A Cybersecurity Framework for Optimizing Broadband QoS in IoT Systems Using Machine Learning

The integration of Internet of Things (IoT) technologies in healthcare, particularly in Intensive Care Units (ICUs), holds transformative potential for patient monitoring and clinical decision-making. However, performance is often limited by high network latency and cybersecurity vulnerabilities, which are especially critical in time-sensitive applications such as remote monitoring and telemedicine.

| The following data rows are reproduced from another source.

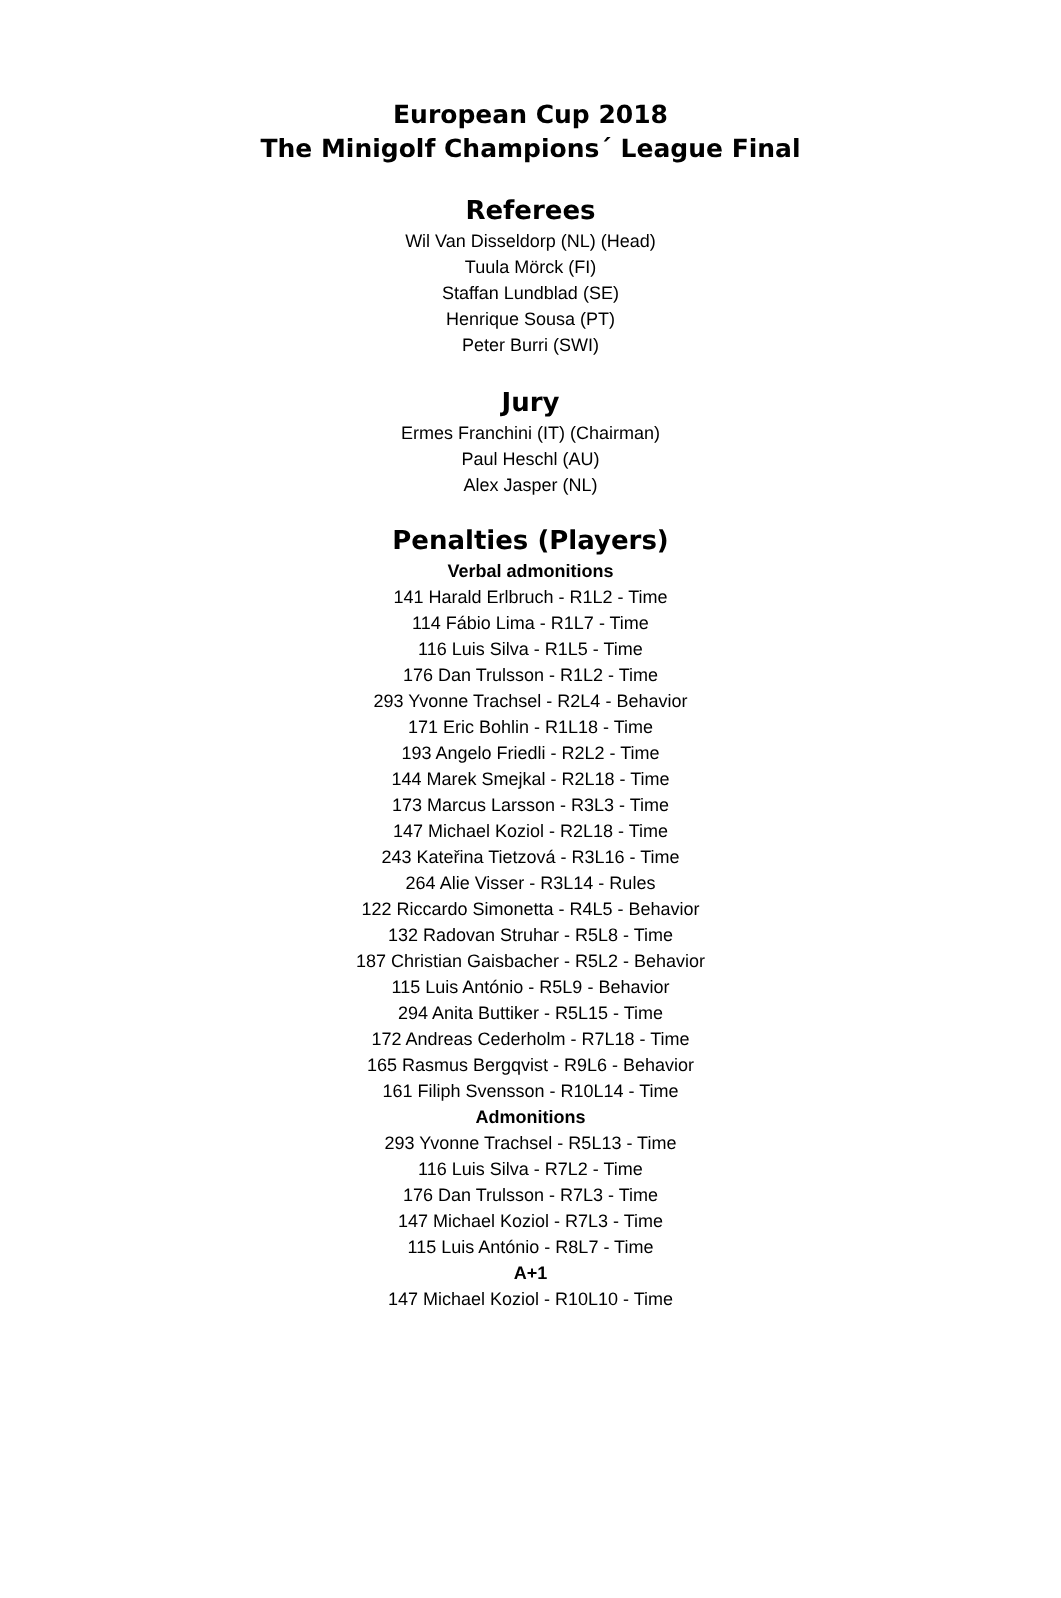European Cup 2018
The Minigolf Champions´ League Final
Referees
Wil Van Disseldorp (NL) (Head)
Tuula Mörck (FI)
Staffan Lundblad (SE)
Henrique Sousa (PT)
Peter Burri (SWI)
Jury
Ermes Franchini (IT) (Chairman)
Paul Heschl (AU)
Alex Jasper (NL)
Penalties (Players)
Verbal admonitions
141 Harald Erlbruch - R1L2 - Time
114 Fábio Lima - R1L7 - Time
116 Luis Silva - R1L5 - Time
176 Dan Trulsson - R1L2 - Time
293 Yvonne Trachsel - R2L4 - Behavior
171 Eric Bohlin - R1L18 - Time
193 Angelo Friedli - R2L2 - Time
144 Marek Smejkal - R2L18 - Time
173 Marcus Larsson - R3L3 - Time
147 Michael Koziol - R2L18 - Time
243 Kateřina Tietzová - R3L16 - Time
264 Alie Visser - R3L14 - Rules
122 Riccardo Simonetta - R4L5 - Behavior
132 Radovan Struhar - R5L8 - Time
187 Christian Gaisbacher - R5L2 - Behavior
115 Luis António - R5L9 - Behavior
294 Anita Buttiker - R5L15 - Time
172 Andreas Cederholm - R7L18 - Time
165 Rasmus Bergqvist - R9L6 - Behavior
161 Filiph Svensson - R10L14 - Time
Admonitions
293 Yvonne Trachsel - R5L13 - Time
116 Luis Silva - R7L2 - Time
176 Dan Trulsson - R7L3 - Time
147 Michael Koziol - R7L3 - Time
115 Luis António - R8L7 - Time
A+1
147 Michael Koziol - R10L10 - Time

Achieving both ultra-low latency and strong data confidentiality in resource- constrained ICU environments remains a major challenge, as traditional methods fall short of meeting these dual requirements. This paper proposes a machine learning (ML)-driven cybersecurity framework that optimizes broadband Quality of Service (QoS) while ensuring robust data security in ICU-based IoT networks. The framework integrates supervised and unsupervised learning models for dynamic, context-aware adaptation to network conditions and emerging threats. Key features include intelligent traffic prioritization, secure communication protocols, and adaptive bandwidth allocation. Expected outcomes are reduced latency, improved confidentiality, and enhanced reliability of ICU systems. Beyond technical contributions, the framework promotes trust in digital healthcare and advances interdisciplinary research across ML, network optimization, and medical cybersecurity.